La resolución de la jueza impide que la reforma, ya aprobada en la Cámara de Diputados, continúe su avance en el Senado y evita que el proyecto sea enviado a las legislaturas estatales para su ratificación. Magaña López había concedido previamente una medida provisional el pasado sábado para detener la discusión en la Cámara de Diputados, y ahora extiende esta medida a todas las etapas posteriores del proceso legislativo.
Impulsada por el presidente Andrés Manuel López Obrador, la reforma propone cambios significativos en la selección de jueces y magistrados, incluyendo la elección por voto popular. La iniciativa fue aprobada en lo general por la Cámara de Diputados con 357 votos a favor y 130 en contra, y fue enviada al Senado para su discusión.

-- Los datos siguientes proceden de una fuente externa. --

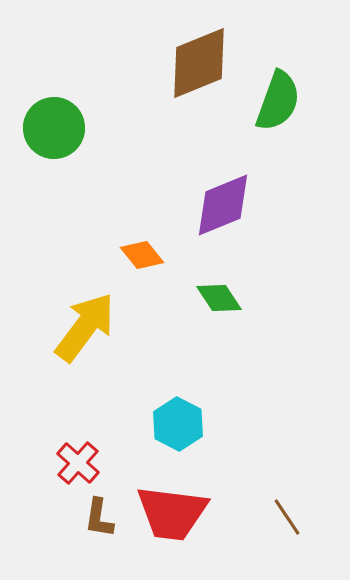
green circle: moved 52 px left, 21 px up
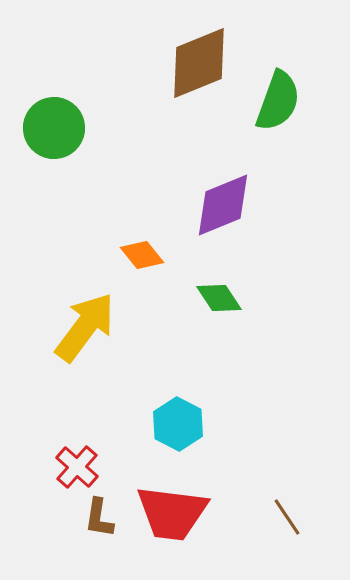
red cross: moved 1 px left, 4 px down
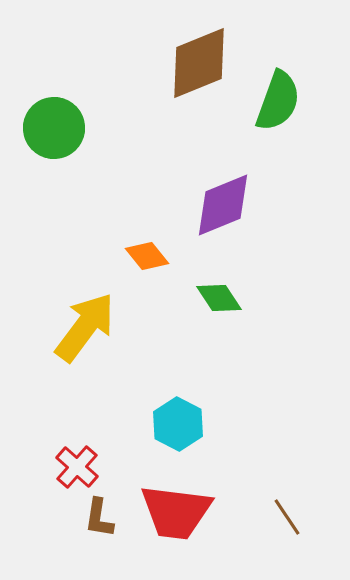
orange diamond: moved 5 px right, 1 px down
red trapezoid: moved 4 px right, 1 px up
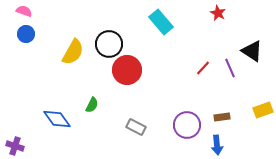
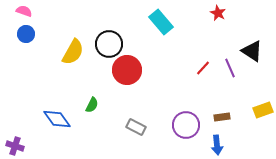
purple circle: moved 1 px left
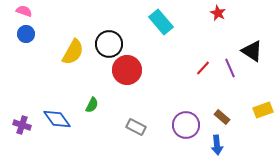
brown rectangle: rotated 49 degrees clockwise
purple cross: moved 7 px right, 21 px up
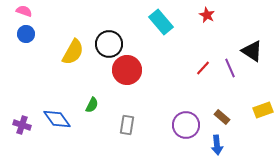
red star: moved 11 px left, 2 px down
gray rectangle: moved 9 px left, 2 px up; rotated 72 degrees clockwise
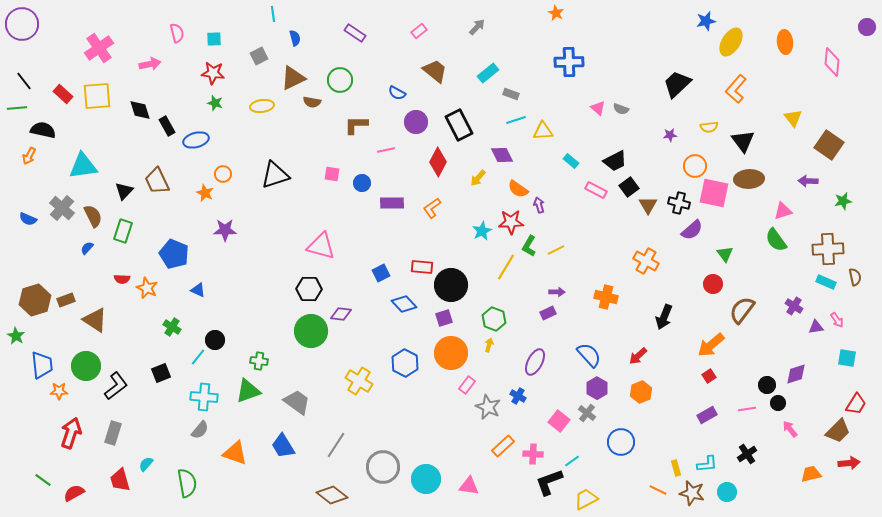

Durante su conferencia matutina, López Obrador calificó la aprobación en la Cámara de Diputados como una «muy buena noticia», destacando que se superaron los 334 votos necesarios para su avance. Sin embargo, la reforma ha enfrentado intensas protestas, incluyendo un paro en la Suprema Corte de Justicia de la Nación (SCJN) y manifestaciones estudiantiles, que llevaron a los legisladores a realizar la sesión en una sede alternativa. La decisión de la jueza Magaña López se produce en un contexto de creciente controversia y resistencia, con críticas que señalan la reforma como un intento de debilitar el sistema de justicia en México.